Nel corso del film, a casa di Victor Ziegler, Sandor Szavost ballando con Alice allude all’ “Arte di Amare” di Ovidio, ma il Maestro non inserisce queste parole a caso nella sceneggiatura, è sufficiente leggere qualcosa sul trattato dell’autore romano per constatare come duemila anni fa le tematiche in oggetto fossero scandalosamente attuali. Tutto concorre a demolire le “certezze” di Bill, a iniziare dallo sconcerto che letteralmente lo avvilisce quando Alice, a casa dopo il ballo, gli racconta le scosse psichiche da lei provate anni addietro indotte da un ufficiale di cui lui nemmeno si ricorda. Con la serie di eventi che seguono, le "scosse" sono tutte per lui e culmineranno, al suo rientro, con la maschera sul cuscino (chicca del Maestro per lasciarci un epilogo aperto come a volte amava fare) e l'agghiacciante - per lui - racconto da parte di Alice su ciò che stava sognando.
Bene, l’epilogo ci conferma la “ de rerum natura” con l’incertezza di Bill sul da farsi viene risolta dall’imperativa “proposta finale” di Alice. E qui giunti mi guarderò bene dall’esprimere giudizi in merito, in quanto, date le delicate tematiche in essere, è bene che ognuno tragga le personali deduzioni.
Concluderei con quelli che non sono aspetti secondari, ma che, al contrario, hanno rivestito un ruolo comprimario in questo capolavoro di Kubrik del quale è a tutti nota la maniacale pignoleria per la perfezione. Non di rado il numero delle riprese della stessa scena superava la dozzina, ma il risultato è allo stato dell’arte. Tutto è a un livello superlativo, dalla bravura degli interpreti assolutamente centrati nelle rispettive parti - con non pochi impegnativi monologhi -, alla fotografia, nonché alla colonna sonora.

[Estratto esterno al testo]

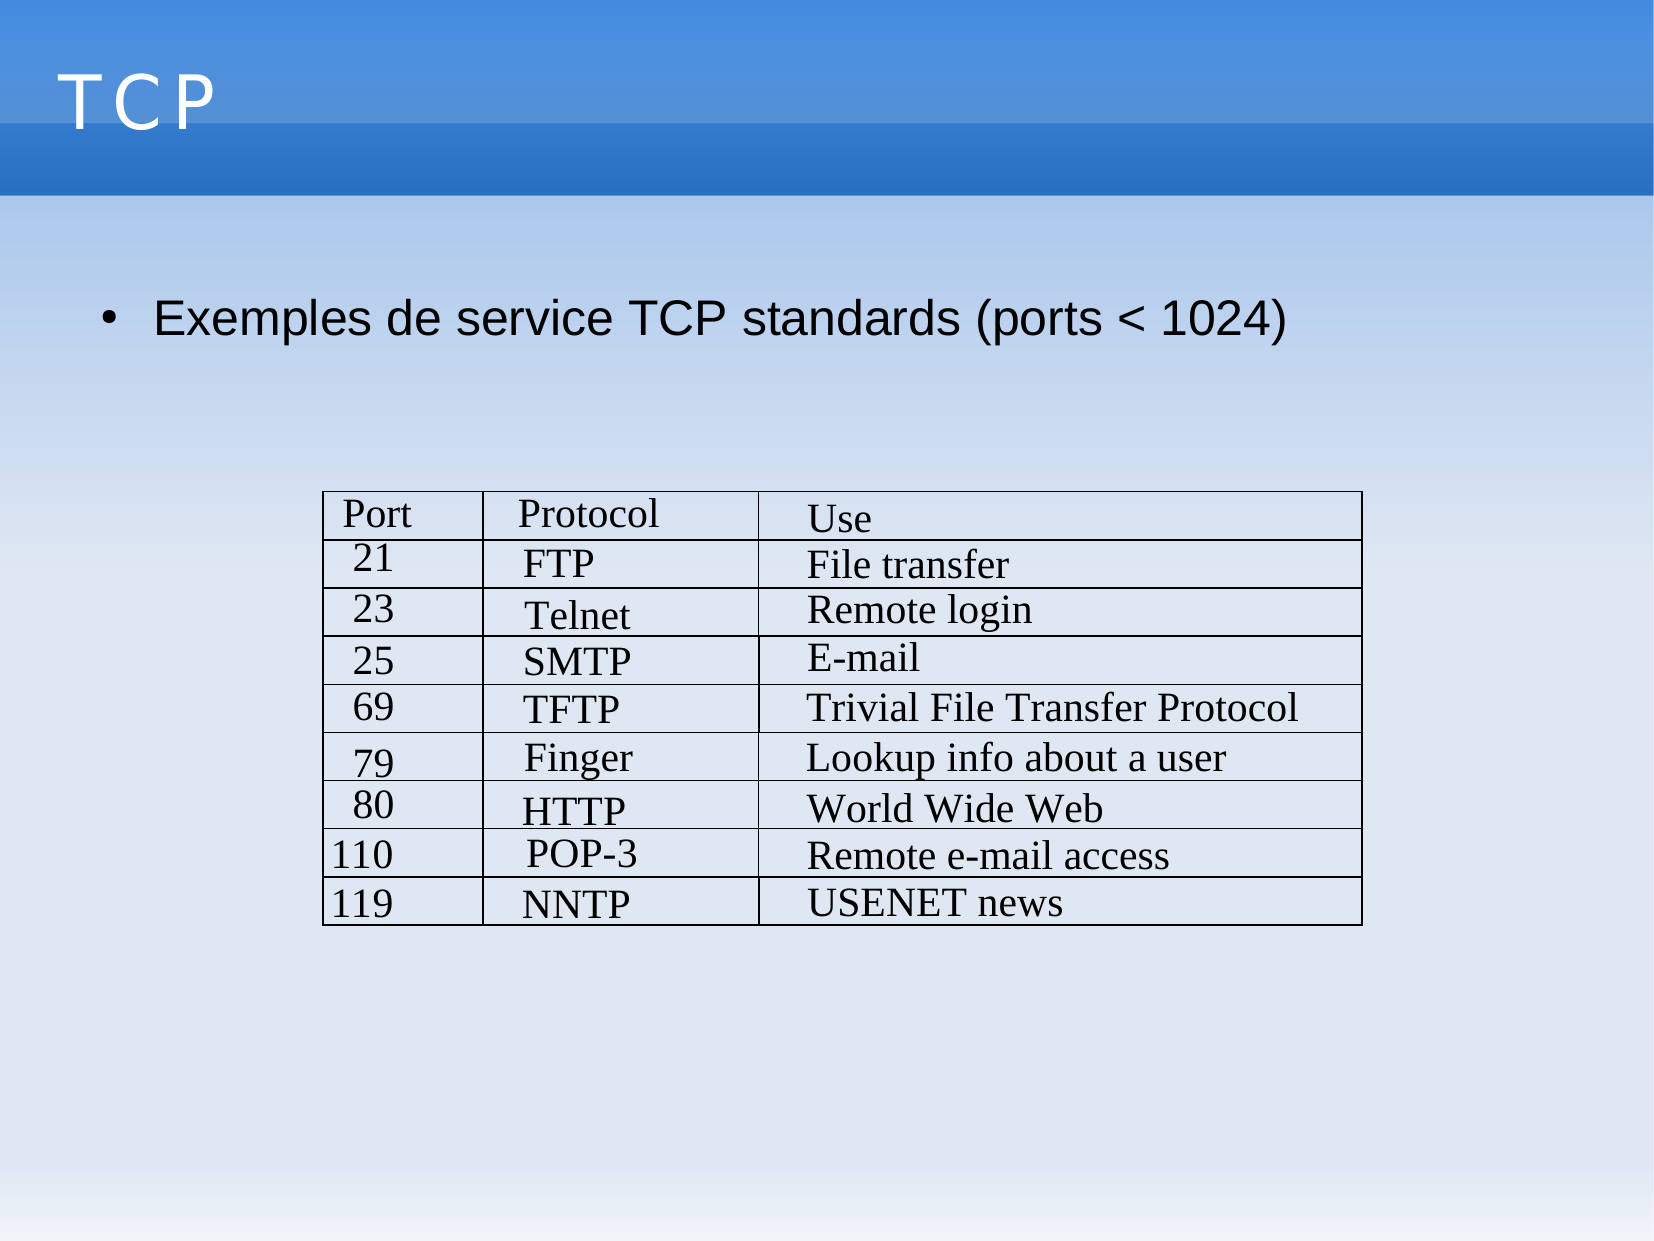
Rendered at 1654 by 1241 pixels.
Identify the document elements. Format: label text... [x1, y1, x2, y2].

text_box Port [327, 483, 427, 545]
text_box 21 [337, 526, 410, 577]
text_box NNTP [507, 873, 647, 936]
text_box Use [792, 487, 888, 533]
text_box HTTP [530, 812, 542, 822]
text_box 69 [337, 675, 410, 732]
text_box Port [370, 509, 381, 526]
text_box Lookup info about a user [791, 726, 1243, 789]
text_box Port [351, 502, 359, 514]
text_box World Wide Web [791, 777, 1119, 824]
text_box 25 [337, 629, 410, 675]
text_box Remote login [791, 578, 1048, 641]
text_box 79 [378, 751, 388, 764]
text_box Trivial File Transfer Protocol [791, 676, 1315, 739]
text_box USENET news [792, 871, 1079, 934]
text_box FTP [508, 533, 610, 595]
text_box File transfer [791, 533, 1025, 578]
text_box HTTP [612, 800, 620, 812]
text_box TFTP [508, 678, 636, 741]
text_box Finger [509, 726, 649, 789]
text_box 80 [337, 773, 410, 836]
text_box Telnet [509, 584, 646, 630]
list Exemples de service TCP standards (ports < 1024) [82, 290, 1571, 1109]
text_box POP-3 [511, 822, 653, 884]
text_box Port [393, 510, 403, 526]
text_box E-mail [792, 626, 936, 676]
text_box HTTP [507, 780, 642, 843]
text_box 79 [337, 732, 410, 773]
text_box 23 [337, 577, 410, 629]
text_box 110 [315, 823, 409, 872]
text_box Protocol [503, 483, 675, 545]
text_box SMTP [508, 630, 647, 693]
title TCP [59, 29, 1270, 178]
picture [0, 0, 1654, 1241]
text_box 119 [315, 872, 409, 935]
text_box Remote e-mail access [791, 824, 1186, 887]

L’ impressionante brano musicale di Jocelyn Pook, “Masked Ball”, un riarrangiamento che la stessa autrice aveva ricavato da un brano dell’album “Deluge” del ’97 ( tra l’altro, pare che il testo di tale canto bizantino, recitato da due voci - una voce profonda che si alterna a una voce acuta - di preti romeni, appartenga all’ultima parte della messa bizantina ortodossa e che, nonostante il capovolgimento dell’ordine delle parole recitate che rende incomprensibile il tutto, nel febbraio 2003, a quattro anni dall’uscita del film, la Chiesa Ortodossa Rumena abbia protestato per l’utilizzo di questi frammenti di testo sacro), non solo è straordinariamente idoneo al contesto, ma con la particolare e spettacolare scenografia – nella quale la valenza delle maschere veneziane è di primaria importanza - ci coinvolge per immergerci in una formidabile sequenza visiva/uditiva dove le immagini si trasfigurano in suoni, e i suoni in immagini. Assolutamente magistrale!

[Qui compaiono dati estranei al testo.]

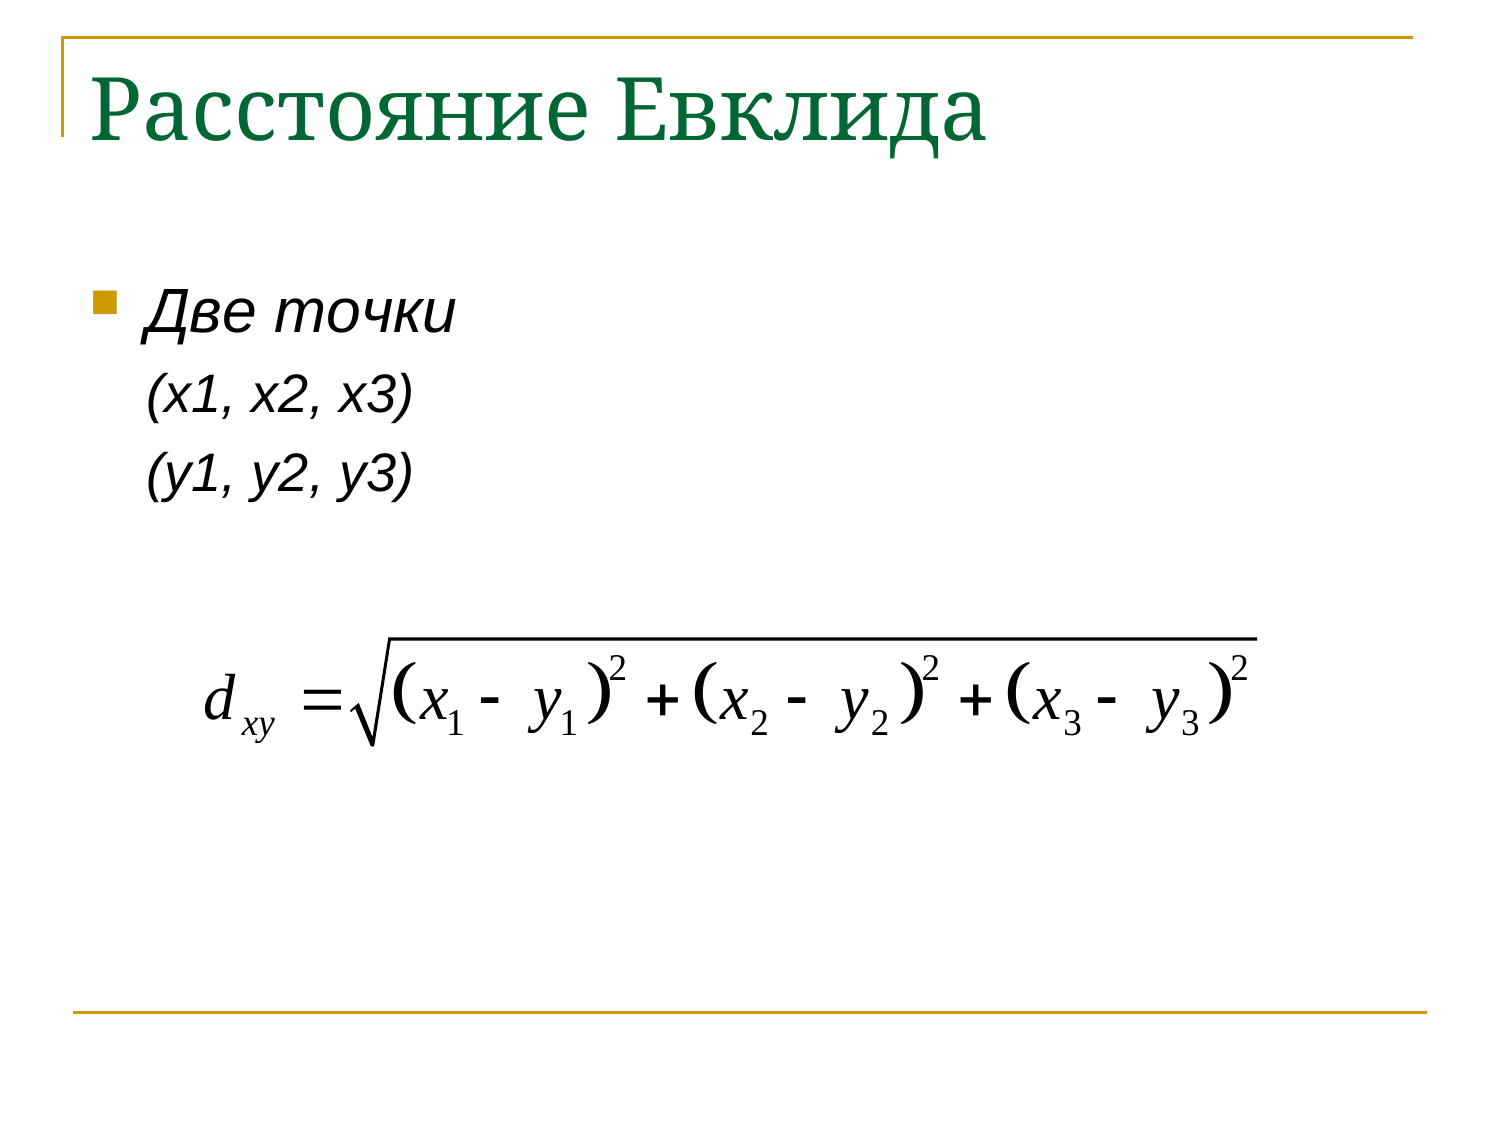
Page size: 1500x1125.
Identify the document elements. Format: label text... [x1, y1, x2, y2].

title Расстояние Евклида [75, 45, 1426, 233]
picture [194, 621, 1270, 758]
list Две точки (x1, x2, x3) (y1, y2, y3) [75, 262, 1426, 1006]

Quanto segue non ha a che vedere con il film ma con il ricordo del Maestro si. Intervistata dopo la prima presentazione dell’opera, Nicol Kidman, alla domanda su quali fossero gli aspetti e le emozioni che più avrebbe conservato del Maestro da poco scomparso, si emoziona visibilmente non riuscendo a trattenere le lacrime. Le parole sono venute dopo, ma sono state quelle lacrime mal celate che maggiormente hanno fatto sentire la loro voce, avvalorando ancor di più in noi la convinzione che con Stanley il cinema abbia perso - sotto ogni aspetto, noto e meno noto - una figura di riferimento ineguagliabile e insostituibile.